Page
▬▬▬
Studio album by Brent Cobb
- Released: September 22, 2023
- Studio: Capricorn Sound
- Length: 34:09
- Label: Ol' Buddy
- Producer: Brent Cobb

Brent Cobb chronology
| And Now Let's Turn to Page... (2022) | Southern Star (2023) |  |

= Southern Star (Brent Cobb album) =

Southern Star is the fifth studio album by American musician Brent Cobb. It was released on September 22, 2023. by Ol' Buddy Records.

==Critical reception==

Southern Star was met with "generally favorable" reviews from critics. At Metacritic, which assigns a weighted average rating out of 100 to reviews from mainstream publications, this release received an average score of 77, based on 4 reviews.

Stephen Thomas Erlewine of AllMusic wrote: "Cobb's honeyed drawl seems particularly thick here. It almost seems like another instrument in the mix. His words are worth hearing, but the appeal of Southern Star lies in its mellow vibe."
▬▬▬
Data supplied

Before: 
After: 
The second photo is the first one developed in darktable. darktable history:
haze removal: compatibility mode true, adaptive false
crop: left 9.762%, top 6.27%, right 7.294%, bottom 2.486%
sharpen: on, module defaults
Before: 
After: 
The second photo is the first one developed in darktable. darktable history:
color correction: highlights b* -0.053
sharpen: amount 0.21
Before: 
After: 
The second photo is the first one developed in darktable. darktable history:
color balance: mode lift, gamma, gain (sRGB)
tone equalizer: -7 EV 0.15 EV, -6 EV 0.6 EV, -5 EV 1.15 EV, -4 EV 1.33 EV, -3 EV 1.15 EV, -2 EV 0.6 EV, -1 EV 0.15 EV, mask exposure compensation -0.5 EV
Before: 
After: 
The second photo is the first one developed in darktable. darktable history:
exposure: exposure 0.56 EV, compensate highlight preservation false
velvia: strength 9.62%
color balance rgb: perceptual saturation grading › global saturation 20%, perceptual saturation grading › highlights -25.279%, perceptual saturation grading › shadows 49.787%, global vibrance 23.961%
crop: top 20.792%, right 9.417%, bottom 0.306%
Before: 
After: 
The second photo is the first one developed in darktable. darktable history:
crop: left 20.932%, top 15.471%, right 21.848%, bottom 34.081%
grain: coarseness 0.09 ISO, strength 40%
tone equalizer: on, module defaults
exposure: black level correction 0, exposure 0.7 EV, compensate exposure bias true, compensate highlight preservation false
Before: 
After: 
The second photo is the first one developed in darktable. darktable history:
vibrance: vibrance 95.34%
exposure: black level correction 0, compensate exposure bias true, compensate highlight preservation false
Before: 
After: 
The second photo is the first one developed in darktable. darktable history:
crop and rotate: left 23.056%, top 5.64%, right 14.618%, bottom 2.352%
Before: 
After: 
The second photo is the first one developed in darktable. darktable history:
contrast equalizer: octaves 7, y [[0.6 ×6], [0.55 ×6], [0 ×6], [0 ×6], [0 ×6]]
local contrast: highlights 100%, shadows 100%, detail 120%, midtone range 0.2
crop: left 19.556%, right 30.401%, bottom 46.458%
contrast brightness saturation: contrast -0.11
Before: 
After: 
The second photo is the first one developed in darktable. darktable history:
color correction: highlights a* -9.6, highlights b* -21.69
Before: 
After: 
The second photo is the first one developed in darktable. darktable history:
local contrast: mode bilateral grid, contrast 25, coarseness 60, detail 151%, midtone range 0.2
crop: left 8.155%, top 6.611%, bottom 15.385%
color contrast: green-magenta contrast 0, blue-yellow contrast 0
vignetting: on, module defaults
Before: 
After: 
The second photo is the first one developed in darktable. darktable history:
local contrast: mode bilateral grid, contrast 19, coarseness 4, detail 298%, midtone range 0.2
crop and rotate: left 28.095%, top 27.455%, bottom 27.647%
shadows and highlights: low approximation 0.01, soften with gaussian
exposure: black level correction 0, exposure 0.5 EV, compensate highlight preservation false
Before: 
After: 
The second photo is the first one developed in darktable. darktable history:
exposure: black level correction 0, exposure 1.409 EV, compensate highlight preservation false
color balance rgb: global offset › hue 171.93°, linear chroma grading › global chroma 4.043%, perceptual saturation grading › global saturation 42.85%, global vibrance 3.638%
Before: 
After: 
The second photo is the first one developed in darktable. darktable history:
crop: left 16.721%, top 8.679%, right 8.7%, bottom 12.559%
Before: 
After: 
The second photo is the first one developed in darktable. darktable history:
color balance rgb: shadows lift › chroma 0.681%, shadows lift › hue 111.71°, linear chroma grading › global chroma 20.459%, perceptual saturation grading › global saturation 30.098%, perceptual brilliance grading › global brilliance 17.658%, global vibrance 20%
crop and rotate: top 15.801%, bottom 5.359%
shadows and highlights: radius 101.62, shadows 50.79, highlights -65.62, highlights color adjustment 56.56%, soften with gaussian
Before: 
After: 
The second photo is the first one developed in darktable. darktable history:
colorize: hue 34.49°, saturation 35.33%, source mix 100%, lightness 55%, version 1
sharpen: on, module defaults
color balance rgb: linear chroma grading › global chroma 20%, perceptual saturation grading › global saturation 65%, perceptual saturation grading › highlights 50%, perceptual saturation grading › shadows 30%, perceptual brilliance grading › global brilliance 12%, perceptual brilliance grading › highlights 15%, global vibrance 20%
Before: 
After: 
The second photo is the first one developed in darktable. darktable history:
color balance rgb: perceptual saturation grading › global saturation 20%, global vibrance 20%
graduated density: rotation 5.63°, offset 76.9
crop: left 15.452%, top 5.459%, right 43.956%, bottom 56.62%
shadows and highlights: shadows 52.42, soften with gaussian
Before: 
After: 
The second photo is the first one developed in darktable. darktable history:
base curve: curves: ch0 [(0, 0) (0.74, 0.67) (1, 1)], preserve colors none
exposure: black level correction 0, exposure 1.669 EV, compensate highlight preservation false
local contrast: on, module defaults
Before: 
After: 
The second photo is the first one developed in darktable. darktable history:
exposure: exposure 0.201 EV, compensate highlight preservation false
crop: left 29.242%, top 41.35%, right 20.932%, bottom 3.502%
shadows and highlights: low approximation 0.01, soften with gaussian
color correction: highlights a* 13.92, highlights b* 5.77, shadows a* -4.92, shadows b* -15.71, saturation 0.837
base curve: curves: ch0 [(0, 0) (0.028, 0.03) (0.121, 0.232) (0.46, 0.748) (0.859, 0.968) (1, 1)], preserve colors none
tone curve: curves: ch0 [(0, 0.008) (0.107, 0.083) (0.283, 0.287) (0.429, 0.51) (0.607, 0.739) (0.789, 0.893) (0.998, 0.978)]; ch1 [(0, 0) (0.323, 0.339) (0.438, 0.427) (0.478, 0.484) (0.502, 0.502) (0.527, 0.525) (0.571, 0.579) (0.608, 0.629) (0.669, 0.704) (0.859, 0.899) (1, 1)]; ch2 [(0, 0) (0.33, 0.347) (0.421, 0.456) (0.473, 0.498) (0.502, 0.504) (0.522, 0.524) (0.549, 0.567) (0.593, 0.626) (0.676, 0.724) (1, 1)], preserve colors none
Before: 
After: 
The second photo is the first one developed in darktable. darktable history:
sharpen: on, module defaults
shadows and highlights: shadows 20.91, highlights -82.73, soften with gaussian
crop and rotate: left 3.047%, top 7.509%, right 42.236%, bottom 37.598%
▬▬▬
Task details
What average score did the album receive at Metacritic, according to the Southern Star article? The records are unrelated to the Southern Star article.

Response below
It received an average score of 77, based on 4 reviews.